- [Given records]:
+===+
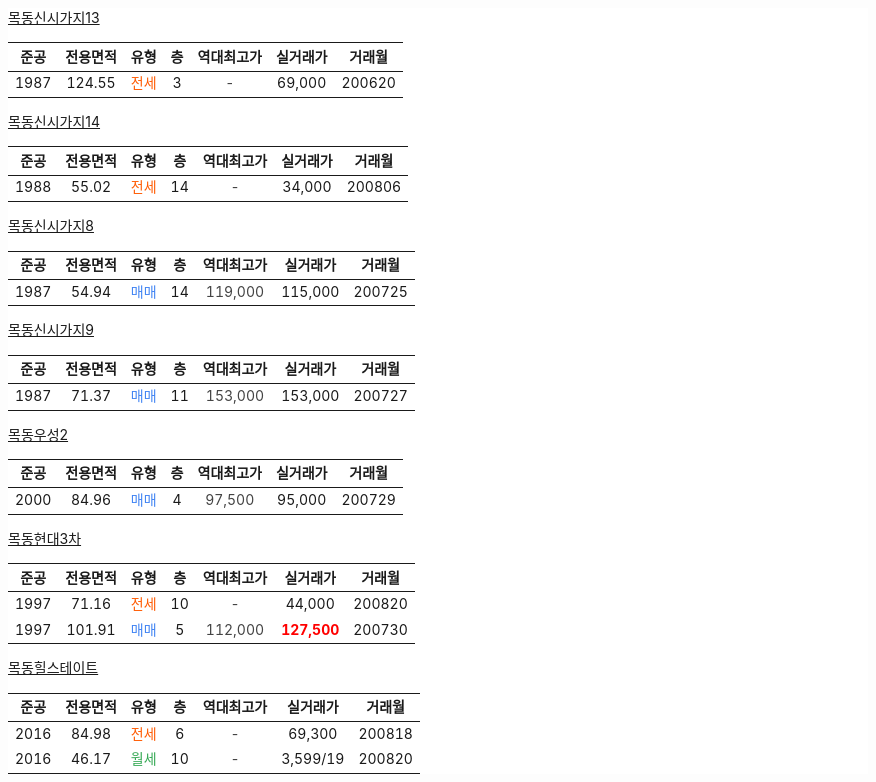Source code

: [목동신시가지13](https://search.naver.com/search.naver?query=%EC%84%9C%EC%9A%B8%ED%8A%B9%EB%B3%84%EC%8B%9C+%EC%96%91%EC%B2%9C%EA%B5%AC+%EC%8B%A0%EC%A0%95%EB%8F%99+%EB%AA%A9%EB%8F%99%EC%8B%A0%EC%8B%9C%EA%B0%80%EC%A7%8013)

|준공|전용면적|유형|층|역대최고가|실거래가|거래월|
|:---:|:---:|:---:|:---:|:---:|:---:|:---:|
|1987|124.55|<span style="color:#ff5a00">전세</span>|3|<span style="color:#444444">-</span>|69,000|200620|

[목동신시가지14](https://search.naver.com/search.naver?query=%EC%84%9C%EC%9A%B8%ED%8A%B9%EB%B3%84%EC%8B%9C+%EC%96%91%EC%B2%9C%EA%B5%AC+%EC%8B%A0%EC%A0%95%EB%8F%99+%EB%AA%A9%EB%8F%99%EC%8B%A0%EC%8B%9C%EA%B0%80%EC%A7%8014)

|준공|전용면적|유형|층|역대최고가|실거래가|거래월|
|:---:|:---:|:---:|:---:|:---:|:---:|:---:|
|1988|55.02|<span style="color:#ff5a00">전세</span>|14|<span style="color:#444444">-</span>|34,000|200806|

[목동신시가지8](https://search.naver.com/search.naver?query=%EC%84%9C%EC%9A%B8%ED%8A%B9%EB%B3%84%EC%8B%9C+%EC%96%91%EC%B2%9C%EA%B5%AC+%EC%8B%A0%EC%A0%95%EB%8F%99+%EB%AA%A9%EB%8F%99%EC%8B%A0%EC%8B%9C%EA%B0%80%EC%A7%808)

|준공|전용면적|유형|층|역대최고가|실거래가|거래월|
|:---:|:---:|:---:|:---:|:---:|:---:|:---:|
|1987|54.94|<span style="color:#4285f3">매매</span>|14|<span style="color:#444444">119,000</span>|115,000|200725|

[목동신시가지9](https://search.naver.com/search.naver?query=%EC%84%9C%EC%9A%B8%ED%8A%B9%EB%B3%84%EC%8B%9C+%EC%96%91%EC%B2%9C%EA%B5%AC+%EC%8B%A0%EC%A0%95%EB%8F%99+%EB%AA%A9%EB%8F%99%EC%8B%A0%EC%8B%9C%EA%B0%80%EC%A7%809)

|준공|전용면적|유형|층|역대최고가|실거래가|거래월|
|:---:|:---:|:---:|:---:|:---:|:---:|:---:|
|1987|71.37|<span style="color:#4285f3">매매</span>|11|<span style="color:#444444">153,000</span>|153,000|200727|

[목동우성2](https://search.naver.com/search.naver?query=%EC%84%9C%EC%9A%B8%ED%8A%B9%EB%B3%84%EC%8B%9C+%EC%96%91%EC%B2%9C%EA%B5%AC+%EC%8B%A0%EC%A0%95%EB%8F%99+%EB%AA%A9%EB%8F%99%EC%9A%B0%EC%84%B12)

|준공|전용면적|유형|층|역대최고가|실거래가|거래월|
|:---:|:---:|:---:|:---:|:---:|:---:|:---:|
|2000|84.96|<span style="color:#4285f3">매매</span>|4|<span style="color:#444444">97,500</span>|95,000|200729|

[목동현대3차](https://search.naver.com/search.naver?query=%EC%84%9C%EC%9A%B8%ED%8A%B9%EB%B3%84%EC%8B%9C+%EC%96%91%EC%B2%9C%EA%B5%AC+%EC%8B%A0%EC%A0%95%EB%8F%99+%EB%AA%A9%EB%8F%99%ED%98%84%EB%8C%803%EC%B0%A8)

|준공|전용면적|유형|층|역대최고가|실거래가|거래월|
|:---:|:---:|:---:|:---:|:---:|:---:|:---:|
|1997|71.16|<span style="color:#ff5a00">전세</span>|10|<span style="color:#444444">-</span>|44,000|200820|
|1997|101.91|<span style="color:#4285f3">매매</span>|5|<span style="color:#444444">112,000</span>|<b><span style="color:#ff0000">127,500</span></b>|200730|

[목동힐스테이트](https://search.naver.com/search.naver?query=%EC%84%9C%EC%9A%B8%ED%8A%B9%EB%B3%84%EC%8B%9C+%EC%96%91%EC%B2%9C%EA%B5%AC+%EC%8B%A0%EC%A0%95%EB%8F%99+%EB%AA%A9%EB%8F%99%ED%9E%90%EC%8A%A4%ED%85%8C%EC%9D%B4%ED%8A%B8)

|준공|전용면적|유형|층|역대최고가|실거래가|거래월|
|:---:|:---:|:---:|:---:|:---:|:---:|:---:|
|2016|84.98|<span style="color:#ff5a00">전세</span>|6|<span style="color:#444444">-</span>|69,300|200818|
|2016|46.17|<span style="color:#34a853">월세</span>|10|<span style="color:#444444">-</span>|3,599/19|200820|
+===+
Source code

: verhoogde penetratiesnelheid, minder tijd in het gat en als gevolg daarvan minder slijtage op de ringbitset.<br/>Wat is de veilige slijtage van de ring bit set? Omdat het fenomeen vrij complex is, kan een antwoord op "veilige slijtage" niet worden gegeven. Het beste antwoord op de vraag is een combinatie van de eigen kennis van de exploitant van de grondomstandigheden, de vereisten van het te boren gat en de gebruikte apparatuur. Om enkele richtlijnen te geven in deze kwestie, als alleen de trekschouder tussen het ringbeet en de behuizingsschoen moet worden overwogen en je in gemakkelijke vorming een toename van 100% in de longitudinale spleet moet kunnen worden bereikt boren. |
+===+
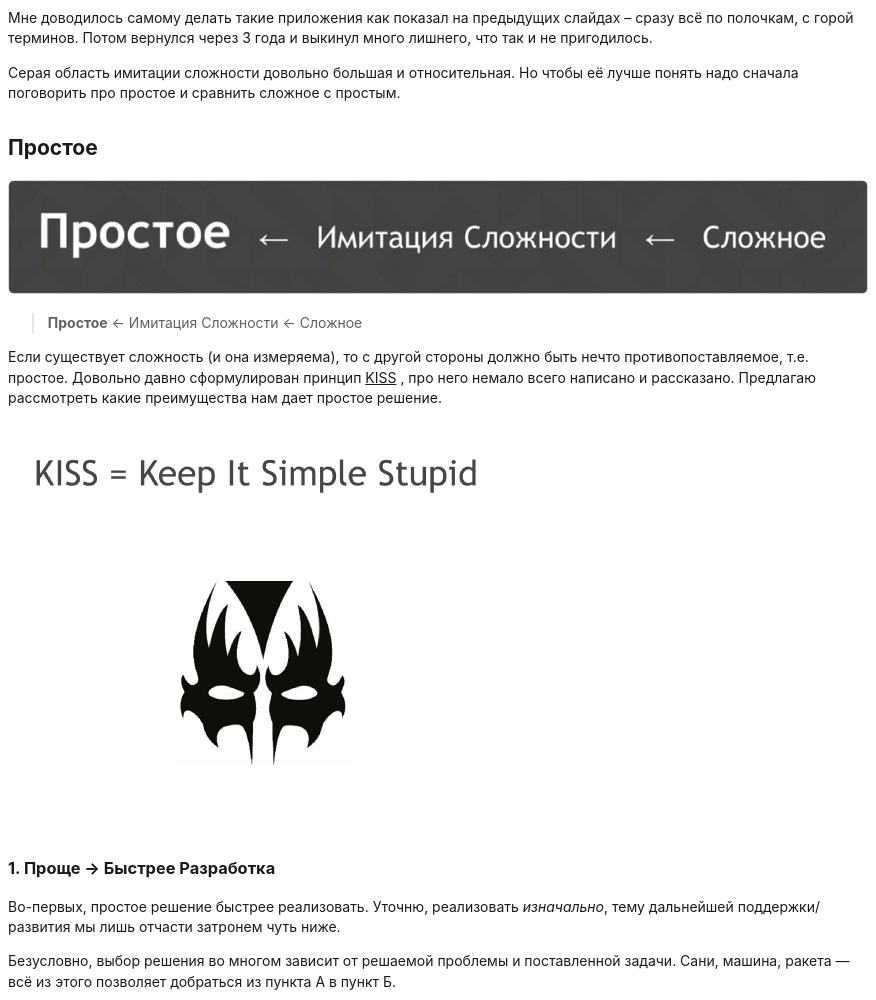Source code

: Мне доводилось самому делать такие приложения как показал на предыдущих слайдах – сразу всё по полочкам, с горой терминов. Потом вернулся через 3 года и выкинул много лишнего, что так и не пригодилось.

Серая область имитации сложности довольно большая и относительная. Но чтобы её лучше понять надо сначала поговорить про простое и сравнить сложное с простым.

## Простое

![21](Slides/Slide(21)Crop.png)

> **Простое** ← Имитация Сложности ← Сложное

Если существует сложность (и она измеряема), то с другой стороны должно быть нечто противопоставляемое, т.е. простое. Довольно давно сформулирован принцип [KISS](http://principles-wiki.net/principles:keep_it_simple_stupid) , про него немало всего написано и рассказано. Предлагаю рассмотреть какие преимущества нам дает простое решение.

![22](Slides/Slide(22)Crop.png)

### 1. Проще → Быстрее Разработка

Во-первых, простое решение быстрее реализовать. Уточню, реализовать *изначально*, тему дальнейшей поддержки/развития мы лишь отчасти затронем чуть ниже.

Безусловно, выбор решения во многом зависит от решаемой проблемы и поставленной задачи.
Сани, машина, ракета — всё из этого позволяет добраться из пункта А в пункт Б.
+===+
- [Goal of the exercise]: Could you reproduce exactly the lines of the entries above, from the one with "### 1. Проще → Быстрее Разработка" through the one with "Сани, машина, ракета", and nothing else?

- [Exercise result]:
### 1. Проще → Быстрее Разработка

Во-первых, простое решение быстрее реализовать. Уточню, реализовать *изначально*, тему дальнейшей поддержки/развития мы лишь отчасти затронем чуть ниже.

Безусловно, выбор решения во многом зависит от решаемой проблемы и поставленной задачи.
Сани, машина, ракета — всё из этого позволяет добраться из пункта А в пункт Б.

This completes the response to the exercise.